Lies & the Lying Liars Who Tell Them_ A Fair & Balanced Look at the Right - Al Franken [118]
In fact, less than twenty-five million Americans would be receiving a tax cut of $1,100 or more. Sixty-two million taxpayers would be getting tax cuts of less than a thousand dollars—averaging about $302. And fifty million households would get no tax cut at all.
Colmes’s next comment on that show was “Peggy [Noonan], thank you for being with us.”
Personally, I think the President, like most Americans, is smarter than Sean Hannity. So when Bush, who, after all, is President of the United States, repeatedly says something that isn’t true, it’s not confusion. It’s a lie.

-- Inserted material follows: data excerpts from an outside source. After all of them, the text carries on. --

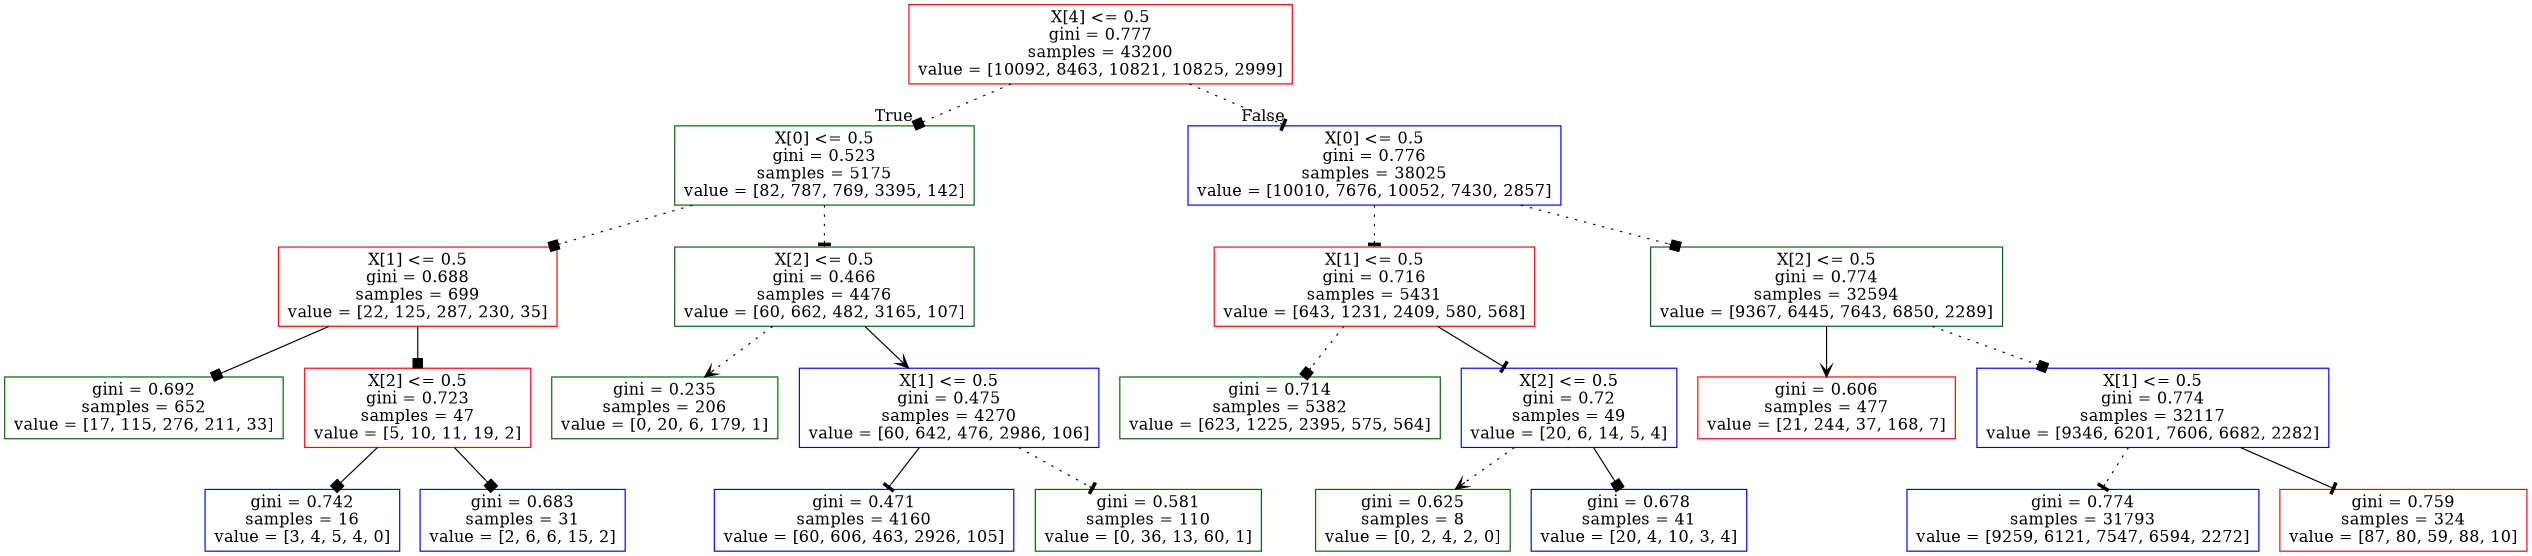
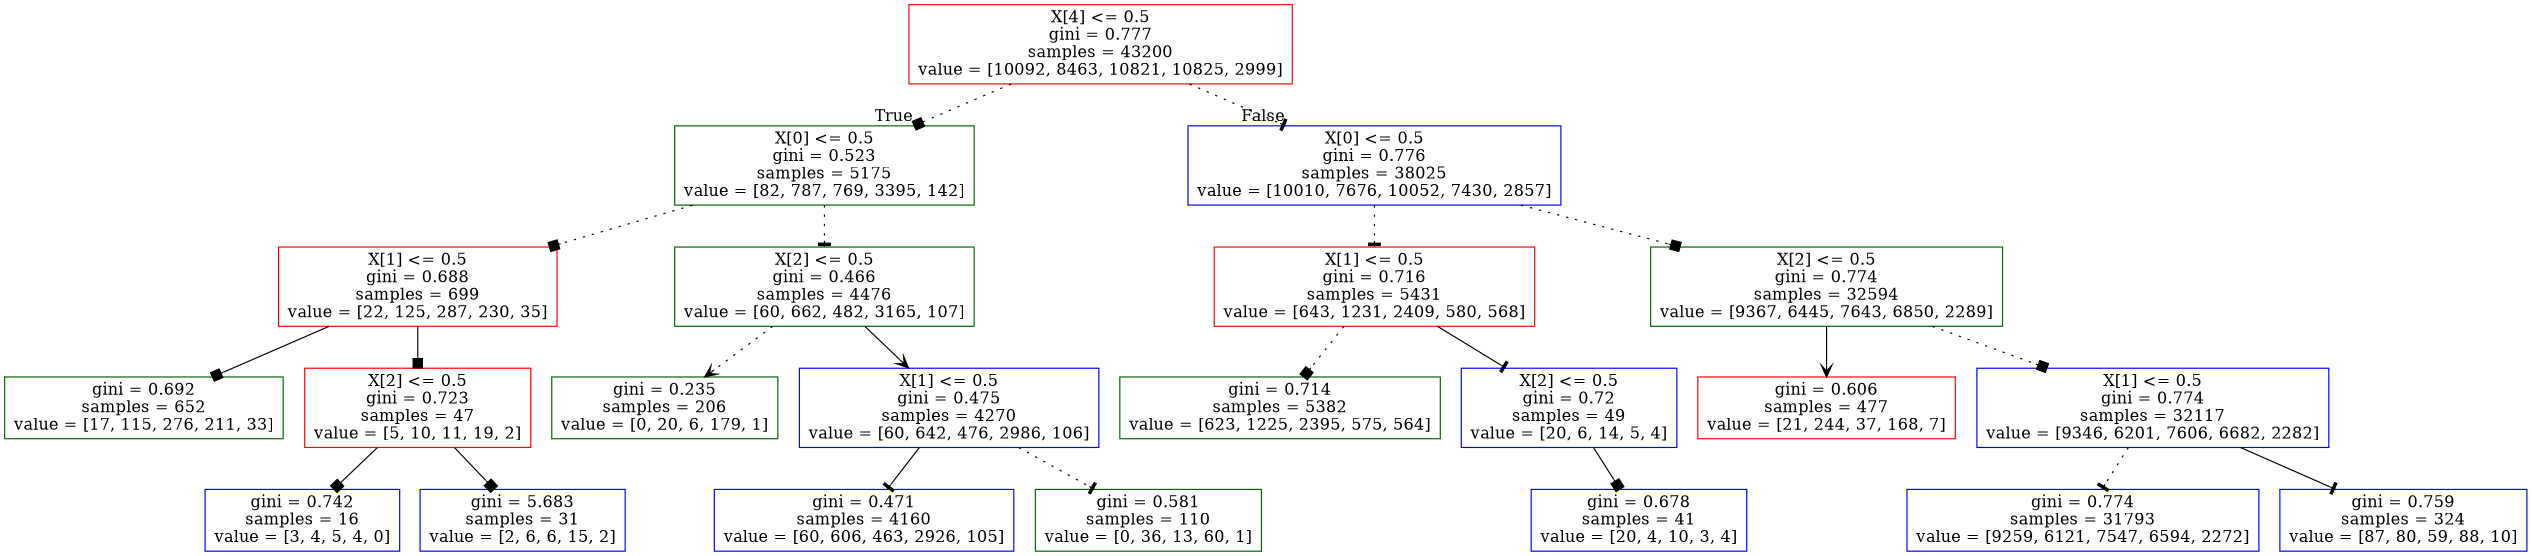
  digraph {
    node [color=blue shape=box]
    edge [arrowhead=box style=dotted]
    n1 [color=red label="X[4] <= 0.5\ngini = 0.777\nsamples = 43200\nvalue = [10092, 8463, 10821, 10825, 2999]"]
    n2 [color=darkgreen label="X[0] <= 0.5\ngini = 0.523\nsamples = 5175\nvalue = [82, 787, 769, 3395, 142]"]
    n3 [label="X[0] <= 0.5\ngini = 0.776\nsamples = 38025\nvalue = [10010, 7676, 10052, 7430, 2857]"]
    n4 [color=red label="X[1] <= 0.5\ngini = 0.688\nsamples = 699\nvalue = [22, 125, 287, 230, 35]"]
    n5 [color=darkgreen label="X[2] <= 0.5\ngini = 0.466\nsamples = 4476\nvalue = [60, 662, 482, 3165, 107]"]
    n6 [color=red label="X[1] <= 0.5\ngini = 0.716\nsamples = 5431\nvalue = [643, 1231, 2409, 580, 568]"]
    n7 [color=darkgreen label="X[2] <= 0.5\ngini = 0.774\nsamples = 32594\nvalue = [9367, 6445, 7643, 6850, 2289]"]
    n8 [color=darkgreen label="gini = 0.692\nsamples = 652\nvalue = [17, 115, 276, 211, 33]"]
    n9 [color=red label="X[2] <= 0.5\ngini = 0.723\nsamples = 47\nvalue = [5, 10, 11, 19, 2]"]
    n10 [color=darkgreen label="gini = 0.235\nsamples = 206\nvalue = [0, 20, 6, 179, 1]"]
    n11 [label="X[1] <= 0.5\ngini = 0.475\nsamples = 4270\nvalue = [60, 642, 476, 2986, 106]"]
    n12 [label="gini = 0.742\nsamples = 16\nvalue = [3, 4, 5, 4, 0]"]
-   n13 [label="gini = 0.683\nsamples = 31\nvalue = [2, 6, 6, 15, 2]"]
+   n13 [label="gini = 5.683\nsamples = 31\nvalue = [2, 6, 6, 15, 2]"]
    n14 [label="gini = 0.471\nsamples = 4160\nvalue = [60, 606, 463, 2926, 105]"]
    n15 [color=darkgreen label="gini = 0.581\nsamples = 110\nvalue = [0, 36, 13, 60, 1]"]
    n16 [color=darkgreen label="gini = 0.714\nsamples = 5382\nvalue = [623, 1225, 2395, 575, 564]"]
    n17 [label="X[2] <= 0.5\ngini = 0.72\nsamples = 49\nvalue = [20, 6, 14, 5, 4]"]
    n18 [color=red label="gini = 0.606\nsamples = 477\nvalue = [21, 244, 37, 168, 7]"]
    n19 [label="X[1] <= 0.5\ngini = 0.774\nsamples = 32117\nvalue = [9346, 6201, 7606, 6682, 2282]"]
-   n20 [color=darkgreen label="gini = 0.625\nsamples = 8\nvalue = [0, 2, 4, 2, 0]"]
    n21 [label="gini = 0.678\nsamples = 41\nvalue = [20, 4, 10, 3, 4]"]
    n22 [label="gini = 0.774\nsamples = 31793\nvalue = [9259, 6121, 7547, 6594, 2272]"]
-   n23 [color=red label="gini = 0.759\nsamples = 324\nvalue = [87, 80, 59, 88, 10]"]
+   n23 [label="gini = 0.759\nsamples = 324\nvalue = [87, 80, 59, 88, 10]"]
    n1 -> n2 [headlabel=True labelangle=45 labeldistance=2.5]
    n1 -> n3 [arrowhead=tee headlabel=False labelangle=-45 labeldistance=2.5]
    n2 -> n4
    n2 -> n5 [arrowhead=tee]
    n3 -> n6 [arrowhead=tee]
    n3 -> n7
    n4 -> n8 [style=solid]
    n4 -> n9 [style=solid]
    n5 -> n10 [arrowhead=vee]
    n5 -> n11 [arrowhead=vee style=solid]
    n6 -> n16
    n6 -> n17 [arrowhead=tee style=solid]
    n7 -> n18 [arrowhead=vee style=solid]
    n7 -> n19
    n9 -> n12 [style=solid]
    n9 -> n13 [style=solid]
    n11 -> n14 [arrowhead=tee style=solid]
    n11 -> n15 [arrowhead=tee]
-   n17 -> n20 [arrowhead=vee]
    n17 -> n21 [style=solid]
    n19 -> n22 [arrowhead=tee]
    n19 -> n23 [arrowhead=tee style=solid]
  }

Take these remarks by the President at a 2001 “Tax Family Event,” in which he introduced America to the Yahngs. Talking about his first tax plan, the President of the United States said,
It is a plan that significantly reduces taxes for people at the bottom end of the economic ladder. If you’re a family of four making $35,000, you’ll receive a one hundred percent tax cut. It’s an average tax relief for families of $1,600. The Yahng family under the plan I submit will receive actually more than that. They now pay $2,000 in taxes to the federal government. If this plan is enacted by the United States Congress, they’ll end up paying $150 of taxes.
There are actually four lies crammed into this little paragraph. Lie #1 is the “one hundred percent tax cut” part of the second sentence. The President could have told the truth by saying, “one hundred percent income tax cut.” You see, a family of four making $35,000 pays, on average, $5,355 in payroll taxes.1 Seventy-four percent of Americans pay more in payroll taxes than in income taxes, so this is kind of important. Especially if you’re “at the bottom end of the economic ladder.”

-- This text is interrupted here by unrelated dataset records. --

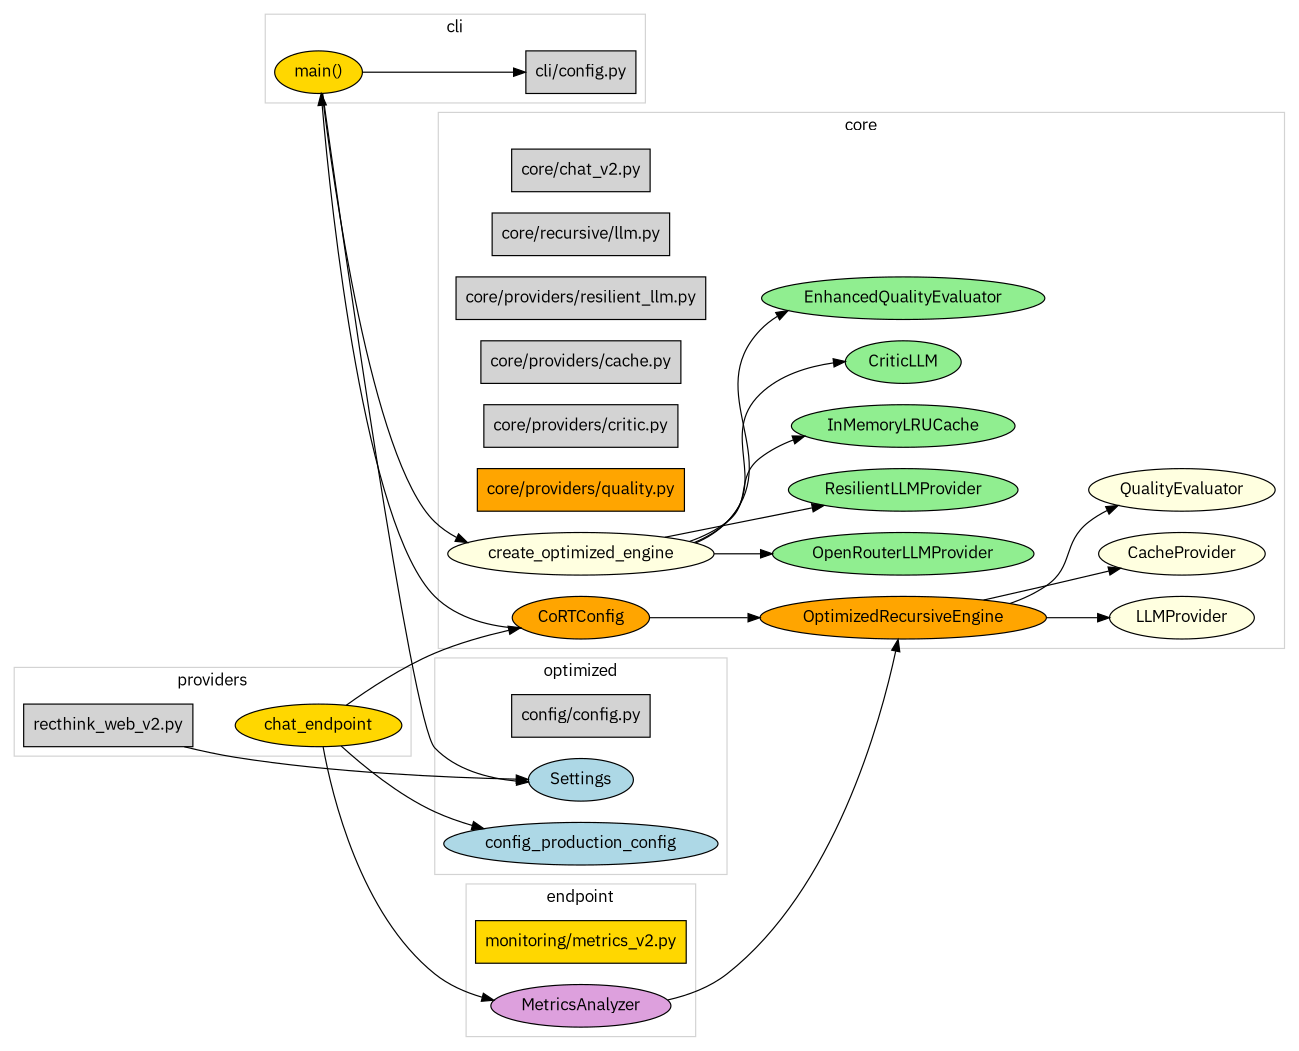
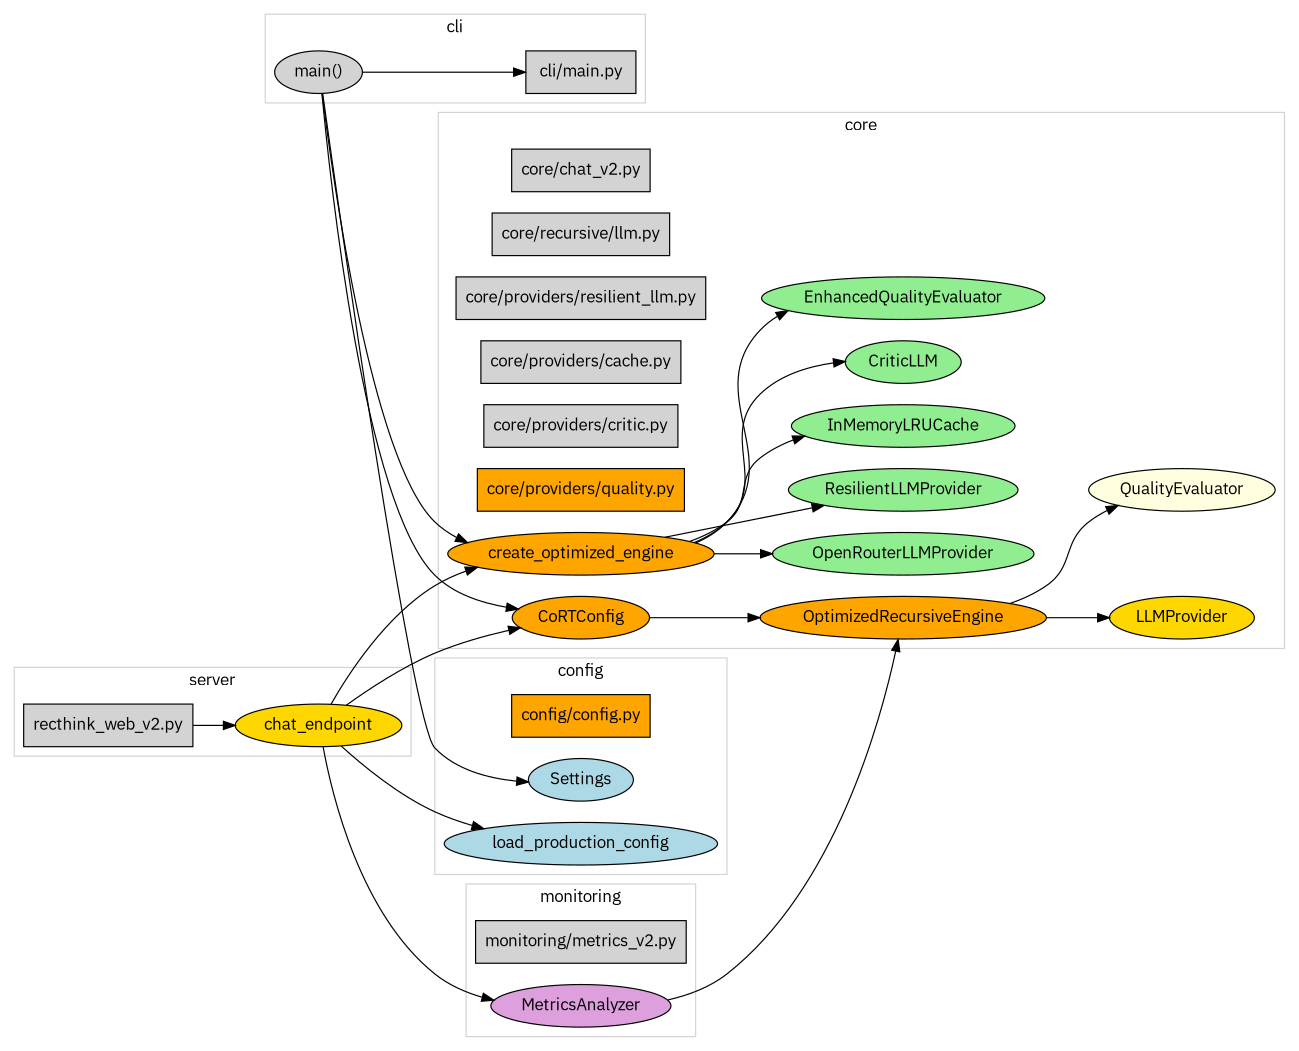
  digraph {
    fontname="IBM Plex Sans"
    rankdir=LR
    node [fillcolor=lightgray fontname="IBM Plex Sans" shape=ellipse style=filled]
    edge [fontname="IBM Plex Sans"]
-   "cli/main.py" [shape=box label="cli/config.py"]
-   n2 [fillcolor=gold label="main()"]
+   "cli/main.py" [shape=box]
+   n2 [label="main()"]
    "recthink_web_v2.py" [shape=box]
    n4 [fillcolor=gold label=chat_endpoint]
    "core/chat_v2.py" [shape=box]
    n6 [label="core/recursive/llm.py" shape=box]
    "core/providers/resilient_llm.py" [shape=box]
    "core/providers/cache.py" [shape=box]
    "core/providers/critic.py" [shape=box]
    "core/providers/quality.py" [fillcolor=orange shape=box]
    OptimizedRecursiveEngine [fillcolor=orange]
    CoRTConfig [fillcolor=orange]
-   create_optimized_engine [fillcolor=lightyellow]
+   create_optimized_engine [fillcolor=orange]
    OpenRouterLLMProvider [fillcolor=lightgreen]
    ResilientLLMProvider [fillcolor=lightgreen]
    InMemoryLRUCache [fillcolor=lightgreen]
    CriticLLM [fillcolor=lightgreen]
    EnhancedQualityEvaluator [fillcolor=lightgreen]
-   LLMProvider [fillcolor=lightyellow]
-   CacheProvider [fillcolor=lightyellow]
+   LLMProvider [fillcolor=gold]
    QualityEvaluator [fillcolor=lightyellow]
-   "config/config.py" [shape=box]
+   "config/config.py" [fillcolor=orange shape=box]
    Settings [fillcolor=lightblue]
-   load_production_config [fillcolor=lightblue label=config_production_config]
-   "monitoring/metrics_v2.py" [fillcolor=gold shape=box]
+   load_production_config [fillcolor=lightblue]
+   "monitoring/metrics_v2.py" [shape=box]
    MetricsAnalyzer [fillcolor=plum]
    subgraph cluster_1 {
      color=lightgrey
      label=cli
      "cli/main.py"
      n2
    }
    subgraph cluster_2 {
      color=lightgrey
-     label=providers
+     label=server
      "recthink_web_v2.py"
      n4
    }
    subgraph cluster_3 {
      color=lightgrey
      label=core
      "core/chat_v2.py"
      n6
      "core/providers/resilient_llm.py"
      "core/providers/cache.py"
      "core/providers/critic.py"
      "core/providers/quality.py"
      OptimizedRecursiveEngine
      CoRTConfig
      create_optimized_engine
      OpenRouterLLMProvider
      ResilientLLMProvider
      InMemoryLRUCache
      CriticLLM
      EnhancedQualityEvaluator
      LLMProvider
-     CacheProvider
      QualityEvaluator
    }
    subgraph cluster_4 {
      color=lightgrey
-     label=optimized
+     label=config
      "config/config.py"
      Settings
      load_production_config
    }
    subgraph cluster_5 {
      color=lightgrey
-     label=endpoint
+     label=monitoring
      "monitoring/metrics_v2.py"
      MetricsAnalyzer
    }
    n2 -> "cli/main.py"
-   CoRTConfig -> n2
+   n2 -> CoRTConfig
    n2 -> create_optimized_engine
    n2 -> Settings
-   "recthink_web_v2.py" -> Settings
+   "recthink_web_v2.py" -> n4
    n4 -> CoRTConfig
+   n4 -> create_optimized_engine
    n4 -> load_production_config
    n4 -> MetricsAnalyzer
    OptimizedRecursiveEngine -> LLMProvider
-   OptimizedRecursiveEngine -> CacheProvider
    OptimizedRecursiveEngine -> QualityEvaluator
    CoRTConfig -> OptimizedRecursiveEngine
    create_optimized_engine -> OpenRouterLLMProvider
    create_optimized_engine -> ResilientLLMProvider
    create_optimized_engine -> InMemoryLRUCache
    create_optimized_engine -> CriticLLM
    create_optimized_engine -> EnhancedQualityEvaluator
    MetricsAnalyzer -> OptimizedRecursiveEngine
  }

Lie #2 is tricky, because the “average tax relief for families of $1,600” is technically accurate in the same way that it is accurate to say his 2003 plan would give families an average tax cut of $1,083. But in the previous sentence, he said, “if you’re a family of four making $35,000,” so I’m calling this a “sleight of hand” lie. If you don’t want to count it, fine. I respect that.
Lie #3 is “They now pay $2,000 in taxes to the federal government.” Again, he’s forgetting (or, rather, omitting) their payroll tax. Lie #4—“They’ll end up paying $150 of taxes”—comes from the same dishonest non-payroll-tax-acknowledging place in Bush’s soul.
You may remember that, during the 2000 campaign, Bush held quite a few of these Tax Family Events to deflect criticism that his plan was a giant giveaway to the wealthy.
The first few of these events with “working families” (Coulter’s “families in which no one works”) were disasters. After each one, the Gore campaign issued a press release showing how the working family would actually receive a larger cut under Gore’s plan.
After a number of embarrassments, the Bush campaign realized it needed to take greater care in choosing its families. An e-mail sent out by the campaign to New Mexico Republicans seeking such a family laid out the criteria. A suitable family must make between $35,000 and $70,000, itemize its taxes, have no children in day care, no children in college, no one attending night school, no children younger than age one, and no substantial savings outside of 401(k).
No children in college? No one in night school? No children under one? No savings? Talk about living the American dream!
These highly selective criteria eliminated 85 percent of all couples in the income range. The 85 percent would have done better under the Gore tax plan. We can fairly conclude that a “vast majority” if not “by far a vast majority” of middle-income American families of four would be paying less taxes today if Gore had been inaugurated.